── Data yang Ditampilkan

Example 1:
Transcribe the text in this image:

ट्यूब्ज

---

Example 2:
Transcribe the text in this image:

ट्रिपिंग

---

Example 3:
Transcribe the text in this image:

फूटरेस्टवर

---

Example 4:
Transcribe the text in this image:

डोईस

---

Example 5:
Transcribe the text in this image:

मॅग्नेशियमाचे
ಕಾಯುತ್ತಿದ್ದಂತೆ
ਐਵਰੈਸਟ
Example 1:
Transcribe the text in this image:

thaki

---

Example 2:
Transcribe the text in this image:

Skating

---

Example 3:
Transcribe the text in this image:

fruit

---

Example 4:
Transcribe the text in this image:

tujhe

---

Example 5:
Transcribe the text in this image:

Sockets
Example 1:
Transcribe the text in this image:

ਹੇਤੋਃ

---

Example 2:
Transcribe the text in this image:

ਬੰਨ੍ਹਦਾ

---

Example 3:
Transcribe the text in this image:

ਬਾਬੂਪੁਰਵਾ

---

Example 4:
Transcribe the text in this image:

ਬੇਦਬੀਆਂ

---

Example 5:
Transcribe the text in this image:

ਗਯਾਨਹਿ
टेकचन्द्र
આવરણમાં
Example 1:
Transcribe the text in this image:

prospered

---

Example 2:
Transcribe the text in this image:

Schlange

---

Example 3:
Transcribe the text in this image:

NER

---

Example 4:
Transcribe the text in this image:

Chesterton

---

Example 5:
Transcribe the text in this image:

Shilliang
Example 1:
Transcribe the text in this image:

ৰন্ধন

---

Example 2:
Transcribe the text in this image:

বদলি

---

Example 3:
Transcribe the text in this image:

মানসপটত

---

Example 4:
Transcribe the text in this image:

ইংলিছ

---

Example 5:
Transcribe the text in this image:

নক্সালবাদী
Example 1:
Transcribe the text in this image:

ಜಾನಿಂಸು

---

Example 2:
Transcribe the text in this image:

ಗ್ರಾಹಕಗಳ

────

* [Tujuan Tugas] Tolong tulis ulang semua catatan di atas dengan mengganti "Transcribe" menjadi "Copy", tanpa mengubah bagian lain.

* [Jawaban Tugas]
Example 1:
Copy the text in this image:

ट्यूब्ज

---

Example 2:
Copy the text in this image:

ट्रिपिंग

---

Example 3:
Copy the text in this image:

फूटरेस्टवर

---

Example 4:
Copy the text in this image:

डोईस

---

Example 5:
Copy the text in this image:

मॅग्नेशियमाचे
ಕಾಯುತ್ತಿದ್ದಂತೆ
ਐਵਰੈਸਟ
Example 1:
Copy the text in this image:

thaki

---

Example 2:
Copy the text in this image:

Skating

---

Example 3:
Copy the text in this image:

fruit

---

Example 4:
Copy the text in this image:

tujhe

---

Example 5:
Copy the text in this image:

Sockets
Example 1:
Copy the text in this image:

ਹੇਤੋਃ

---

Example 2:
Copy the text in this image:

ਬੰਨ੍ਹਦਾ

---

Example 3:
Copy the text in this image:

ਬਾਬੂਪੁਰਵਾ

---

Example 4:
Copy the text in this image:

ਬੇਦਬੀਆਂ

---

Example 5:
Copy the text in this image:

ਗਯਾਨਹਿ
टेकचन्द्र
આવરણમાં
Example 1:
Copy the text in this image:

prospered

---

Example 2:
Copy the text in this image:

Schlange

---

Example 3:
Copy the text in this image:

NER

---

Example 4:
Copy the text in this image:

Chesterton

---

Example 5:
Copy the text in this image:

Shilliang
Example 1:
Copy the text in this image:

ৰন্ধন

---

Example 2:
Copy the text in this image:

বদলি

---

Example 3:
Copy the text in this image:

মানসপটত

---

Example 4:
Copy the text in this image:

ইংলিছ

---

Example 5:
Copy the text in this image:

নক্সালবাদী
Example 1:
Copy the text in this image:

ಜಾನಿಂಸು

---

Example 2:
Copy the text in this image:

ಗ್ರಾಹಕಗಳ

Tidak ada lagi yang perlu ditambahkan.